Je suis ron ron ron rongé d’remords
Tantale sous le balcon de Zeus (ou presque)
J’suis un salaud ho ! ho !
Je t’en prie, encore une fois montre toi magnanime
Donne moi une chance encore, dis, recommençons !
Tantale aurait donc changé, il le jure ! Comme tous les papas du monde
(ou presque)
Zeus a envie d’avoir foi en son fils et accepte de lui donner une seconde chance. Pour le remercier, Tantale organise chez lui un superbe banquet de réconciliation où il invite tous les Dieux.
Seconde chance !
Bien sûr, ce revirement soudain n’est pas très sincère.
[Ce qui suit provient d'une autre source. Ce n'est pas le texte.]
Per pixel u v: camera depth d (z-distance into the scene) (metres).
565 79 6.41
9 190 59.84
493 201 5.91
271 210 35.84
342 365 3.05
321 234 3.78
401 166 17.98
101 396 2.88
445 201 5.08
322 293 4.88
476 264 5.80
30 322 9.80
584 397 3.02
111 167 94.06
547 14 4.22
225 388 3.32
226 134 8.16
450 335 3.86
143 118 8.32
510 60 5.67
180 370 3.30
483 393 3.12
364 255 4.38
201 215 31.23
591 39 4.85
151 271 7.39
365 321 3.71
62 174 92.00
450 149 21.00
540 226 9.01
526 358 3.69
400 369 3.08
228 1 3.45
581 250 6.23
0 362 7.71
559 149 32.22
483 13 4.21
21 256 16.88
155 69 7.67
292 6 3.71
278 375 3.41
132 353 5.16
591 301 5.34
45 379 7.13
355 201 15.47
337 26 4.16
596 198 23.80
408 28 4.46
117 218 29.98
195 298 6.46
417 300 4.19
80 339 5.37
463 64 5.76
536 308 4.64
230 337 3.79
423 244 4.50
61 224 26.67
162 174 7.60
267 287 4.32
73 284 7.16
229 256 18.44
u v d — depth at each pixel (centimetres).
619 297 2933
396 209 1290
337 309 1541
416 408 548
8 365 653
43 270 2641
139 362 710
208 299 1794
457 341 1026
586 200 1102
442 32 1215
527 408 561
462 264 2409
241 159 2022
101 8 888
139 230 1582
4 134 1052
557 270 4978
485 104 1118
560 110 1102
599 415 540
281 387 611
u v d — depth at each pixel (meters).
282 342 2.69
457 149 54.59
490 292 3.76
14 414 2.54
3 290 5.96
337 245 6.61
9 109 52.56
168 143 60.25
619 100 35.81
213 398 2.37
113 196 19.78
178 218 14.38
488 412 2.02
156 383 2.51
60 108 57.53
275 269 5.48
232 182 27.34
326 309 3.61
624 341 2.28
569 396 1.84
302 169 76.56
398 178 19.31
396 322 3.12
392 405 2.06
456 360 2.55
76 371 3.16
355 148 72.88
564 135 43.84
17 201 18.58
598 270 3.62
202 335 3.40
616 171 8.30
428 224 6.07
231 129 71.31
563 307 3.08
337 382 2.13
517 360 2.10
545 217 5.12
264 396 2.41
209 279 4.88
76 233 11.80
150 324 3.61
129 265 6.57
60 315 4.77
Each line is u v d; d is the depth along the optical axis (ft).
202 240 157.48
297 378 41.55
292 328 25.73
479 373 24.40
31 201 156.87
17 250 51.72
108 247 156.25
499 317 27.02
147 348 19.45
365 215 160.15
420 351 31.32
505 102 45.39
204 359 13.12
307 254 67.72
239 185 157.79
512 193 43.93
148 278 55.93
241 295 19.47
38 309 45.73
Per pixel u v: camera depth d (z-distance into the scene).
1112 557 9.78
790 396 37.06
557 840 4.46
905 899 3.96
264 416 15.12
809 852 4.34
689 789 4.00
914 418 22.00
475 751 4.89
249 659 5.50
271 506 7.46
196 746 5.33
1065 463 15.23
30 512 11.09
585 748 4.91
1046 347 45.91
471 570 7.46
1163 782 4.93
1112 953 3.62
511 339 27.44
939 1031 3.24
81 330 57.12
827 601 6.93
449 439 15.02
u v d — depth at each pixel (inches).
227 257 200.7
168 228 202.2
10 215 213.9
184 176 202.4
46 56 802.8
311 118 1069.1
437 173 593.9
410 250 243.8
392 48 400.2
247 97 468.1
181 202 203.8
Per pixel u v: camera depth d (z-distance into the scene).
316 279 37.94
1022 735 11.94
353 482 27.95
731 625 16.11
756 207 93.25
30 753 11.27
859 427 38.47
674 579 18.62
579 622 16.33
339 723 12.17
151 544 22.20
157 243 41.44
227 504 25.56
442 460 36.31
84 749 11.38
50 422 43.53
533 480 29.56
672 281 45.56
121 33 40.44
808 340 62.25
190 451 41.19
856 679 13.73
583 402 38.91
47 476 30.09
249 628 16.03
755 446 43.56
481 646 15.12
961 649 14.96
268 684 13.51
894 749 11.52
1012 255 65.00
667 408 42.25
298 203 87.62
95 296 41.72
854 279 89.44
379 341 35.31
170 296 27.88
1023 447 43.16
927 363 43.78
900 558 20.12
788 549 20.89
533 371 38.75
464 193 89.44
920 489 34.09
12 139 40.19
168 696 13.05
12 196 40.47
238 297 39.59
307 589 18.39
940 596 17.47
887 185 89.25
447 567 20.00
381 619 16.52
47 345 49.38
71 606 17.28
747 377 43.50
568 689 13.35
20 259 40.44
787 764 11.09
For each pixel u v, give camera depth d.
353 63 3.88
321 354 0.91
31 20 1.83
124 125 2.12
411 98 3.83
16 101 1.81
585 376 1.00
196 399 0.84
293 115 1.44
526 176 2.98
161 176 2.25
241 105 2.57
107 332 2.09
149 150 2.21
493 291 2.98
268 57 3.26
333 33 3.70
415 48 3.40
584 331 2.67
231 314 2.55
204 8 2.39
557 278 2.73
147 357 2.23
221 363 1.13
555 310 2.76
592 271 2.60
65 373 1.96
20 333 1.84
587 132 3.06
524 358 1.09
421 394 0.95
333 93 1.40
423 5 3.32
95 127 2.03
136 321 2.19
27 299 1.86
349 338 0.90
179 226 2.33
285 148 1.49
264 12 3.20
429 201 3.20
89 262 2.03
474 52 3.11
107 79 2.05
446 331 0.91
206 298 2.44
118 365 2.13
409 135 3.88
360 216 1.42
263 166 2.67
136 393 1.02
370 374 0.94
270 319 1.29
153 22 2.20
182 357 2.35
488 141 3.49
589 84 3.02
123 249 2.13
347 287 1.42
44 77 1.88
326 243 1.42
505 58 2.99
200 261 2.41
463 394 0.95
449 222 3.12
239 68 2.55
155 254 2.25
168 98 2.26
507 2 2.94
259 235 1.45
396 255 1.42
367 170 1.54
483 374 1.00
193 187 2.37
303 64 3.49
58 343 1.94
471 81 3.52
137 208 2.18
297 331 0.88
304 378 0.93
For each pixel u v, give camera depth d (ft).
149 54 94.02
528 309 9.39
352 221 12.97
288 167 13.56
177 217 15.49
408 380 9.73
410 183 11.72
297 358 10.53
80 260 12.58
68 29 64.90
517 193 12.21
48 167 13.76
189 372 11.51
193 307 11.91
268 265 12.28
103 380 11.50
Tantale a une idée derrière la tête et, pour le moment, son stratagème fonctionne à merveille ! Il reste néanmoins encore un détail à régler… Il va en cuisine, se saisit d’un énorme couteau à la lame affûtée et appelle son fils, Pélops.
– Pélops, vient faire un câlin à papa!
Pélops ? Couic !
Peu habitué à des élans d’affection de la part de son paternel, Pélops descend de sa chambre tout joyeux (mais un peu méfiant) et s’approche prudemment. Alors qu’il serre son fils dans ses bras, Tantale se saisit du couteau et le plante sans aucune hésitation dans le dos du pauvre garçon. Puis il recommence, encore et encore. Pélops a à peine le temps de comprendre ce qui lui arrive que le voilà déjà allongé au milieu de la cuisine, baignant dans une mare de sang.
Sans sourciller, Tantale commence alors son travail : il découpe méticuleusement le corps de son fils en morceaux, membre après membre, et les place dans un énorme sac qu’il confie à son cuisinier en chef.
– Prépare-moi un succulent repas avec cette viande ! lui demande l’ignoble souverain. Et gare à toi si quiconque se rend compte de la réelle nature de la chair qu’il déguste!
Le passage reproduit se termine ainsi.